I think it’s important for producers, casting directors and agents to continue to provide support and opportunities to those who are facing some of life’s challenges that aren’t always as easy to see as well. I think it starts with communication. It can make a world of difference.

Agents can help their clients stay plugged into the industry by reaching out to casting directors, who can then reach out to production to build awareness before judgments are made about an artist’s inability to meet some of our industries expectations. Sometimes, an actor may be dealing with life events that don’t allow them to meet those expectations and communication can help bridge that gap.

A cancer diagnosis or any critical illness diagnosis can be financially difficult for actors as well. Unions provide critical illness insurance but at the time I was diagnosed, I was still a non-union actor.

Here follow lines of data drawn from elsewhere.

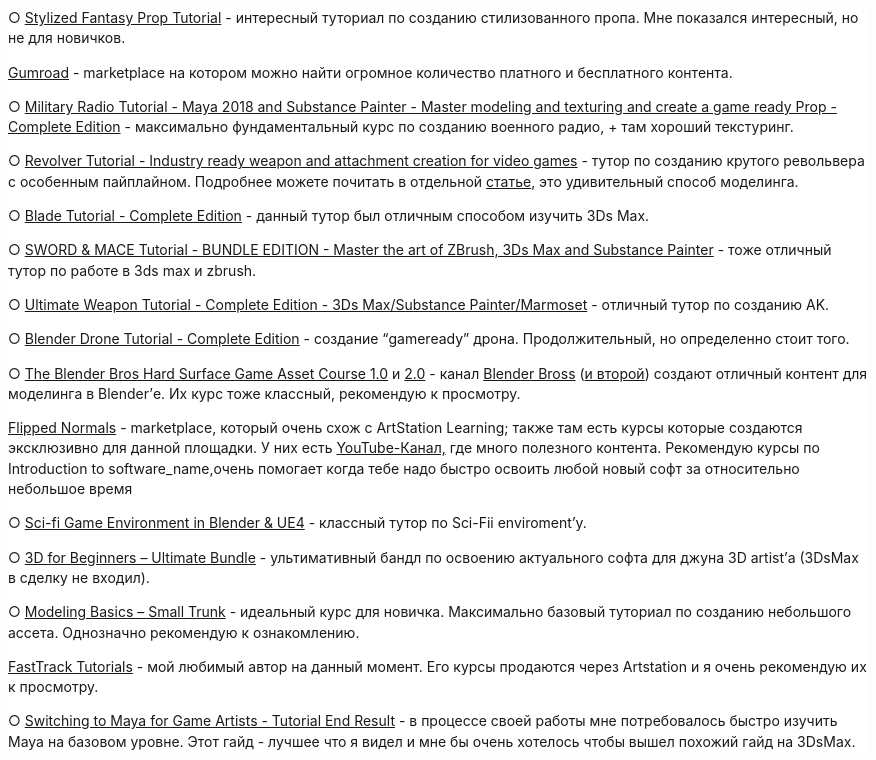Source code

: ○ [Stylized Fantasy Prop Tutorial](https://www.artstation.com/marketplace/p/mVbOn/stylized-fantasy-prop-tutorial) - интересный туториал по созданию стилизованного пропа. Мне показался интересный, но не для новичков.

[Gumroad](https://gumroad.com/) - marketplace на котором можно найти огромное количество платного и бесплатного контента.

○ [Military Radio Tutorial - Maya 2018 and Substance Painter - Master modeling and texturing and create a game ready Prop - Complete Edition](https://simonfuchs.gumroad.com/l/spEkf) - максимально фундаментальный курс по созданию военного радио, + там хороший текстуринг.

○ [Revolver Tutorial - Industry ready weapon and attachment creation for video games](https://chamferzone.gumroad.com/l/RevolverTutorial) - тутор по созданию крутого револьвера с особенным пайплайном. Подробнее можете почитать в отдельной [статье](https://www.artstation.com/blogs/timbergholz/0dz7/revolver-tutorial-whats-in-it-and-why-blenders-remesher-workflow-is-amazing), это удивительный способ моделинга.

○ [Blade Tutorial - Complete Edition](https://chamferzone.gumroad.com/l/BladeTutorial) - данный тутор был отличным способом изучить 3Ds Max.

○ [SWORD & MACE Tutorial - BUNDLE EDITION - Master the art of ZBrush, 3Ds Max and Substance Painter](https://chamferzone.gumroad.com/l/SwordAndMace_BundleEdition) - тоже отличный тутор по работе в 3ds max и zbrush.

○ [Ultimate Weapon Tutorial - Complete Edition - 3Ds Max/Substance Painter/Marmoset](https://chamferzone.gumroad.com/l/UltimateWeaponTutorialComplete) - отличный тутор по созданию AK.

○ [Blender Drone Tutorial - Complete Edition](https://simonfuchs.gumroad.com/l/AzaOi) - создание “gameready” дрона. Продолжительный, но определенно стоит того.

○ [The Blender Bros Hard Surface Game Asset Course 1.0](https://theblenderbros.gumroad.com/l/SbhQG/BBGAMEASSET) и [2.0](https://www.blenderbros.com/the-blender-bros-hard-surface-game-asset-course-2-0) - канал [Blender Bross](https://www.youtube.com/c/joshgambrell) ([и второй](https://www.youtube.com/c/PonteRyuurui)) создают отличный контент для моделинга в Blender’е. Их курс тоже классный, рекомендую к просмотру.

[Flipped Normals](https://flippednormals.com/) - marketplace, который очень схож с ArtStation Learning; также там есть курсы которые создаются эксклюзивно для данной площадки. У них есть [YouTube-Канал,](https://www.youtube.com/flippednormals) где много полезного контента. Рекомендую курсы по Introduction to software_name,очень помогает когда тебе надо быстро освоить любой новый софт за относительно небольшое время

○ [Sci-fi Game Environment in Blender & UE4](https://flippednormals.com/downloads/sci-fi-game-environment-in-blender-and-ue4/) - классный тутор по Sci-Fii enviroment’у.

○ [3D for Beginners – Ultimate Bundle](https://flippednormals.com/downloads/3d-for-beginners-ultimate-bundle/) - ультимативный бандл по освоению актуального софта для джуна 3D artist’а (3DsMax в сделку не входил).

○ [Modeling Basics – Small Trunk](https://flippednormals.com/downloads/modeling-basics-small-trunk/) - идеальный курс для новичка. Максимально базовый туториал по созданию небольшого ассета. Однозначно рекомендую к ознакомлению.

[FastTrack Tutorials](https://fasttracktutorials.com/) - мой любимый автор на данный момент. Его курсы продаются через Artstation и я очень рекомендую их к просмотру.

○ [Switching to Maya for Game Artists - Tutorial End Result](https://fasttracktutorials.com/projects/aGyN9X) - в процессе своей работы мне потребовалось быстро изучить Maya на базовом уровне. Этот гайд - лучшее что я видел и мне бы очень хотелось чтобы вышел похожий гайд на 3DsMax.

There are government support systems out there, and the Actors Fund of Canada (AFC) is also a great resource for Canadian entertainment professionals to maintain their health, dignity and ability to work by providing financial aid and other crucial support services.

I also found a great deal of emotional and mental support through Young Adult Cancer Canada, (YACC) a charitable organization that helps young adult cancer survivors between 18-39 connect with other survivors who “get it.”

I believe getting these resources and resources like these in the hands of industry professionals can be life-changing. It all begins with communication, acceptance, inclusion and understanding an artist’s needs.

I am a full union member acting for TV and film regularly again and feel supported and safe in this industry. I’ve been fortunate enough to write and produce a number of short films, act with some amazing talent in front of the camera and I am currently represented by an incredibly supportive agent and agency — Emily Klama at the Art Agency. Patrick and I are still friends, don’t worry.

I recently published a memoir, which chronicles my cancer journey: The Comedian vs Cancer – The Show Must Go On. I hope my book can bring awareness and perspective to what it truly is like to go through cancer while navigating, career, friends, family and love along the way. Maybe one day I’ll turn the book into a feature! I already wrote the script… anyone interested?

I am forever grateful to our industry for welcoming me back all those years ago and am hopeful that they continue to support artists with stories like mine. This is my happy place.

Daniel Stolfi has performed on stages around North America and can be seen in TV shows and films including Frankie Drake Mysteries, Orphan Black and Suits. A portion of proceeds from The Comedian vs Cancer – The Show Must Go On will be donated to Young Adult Cancer Canada.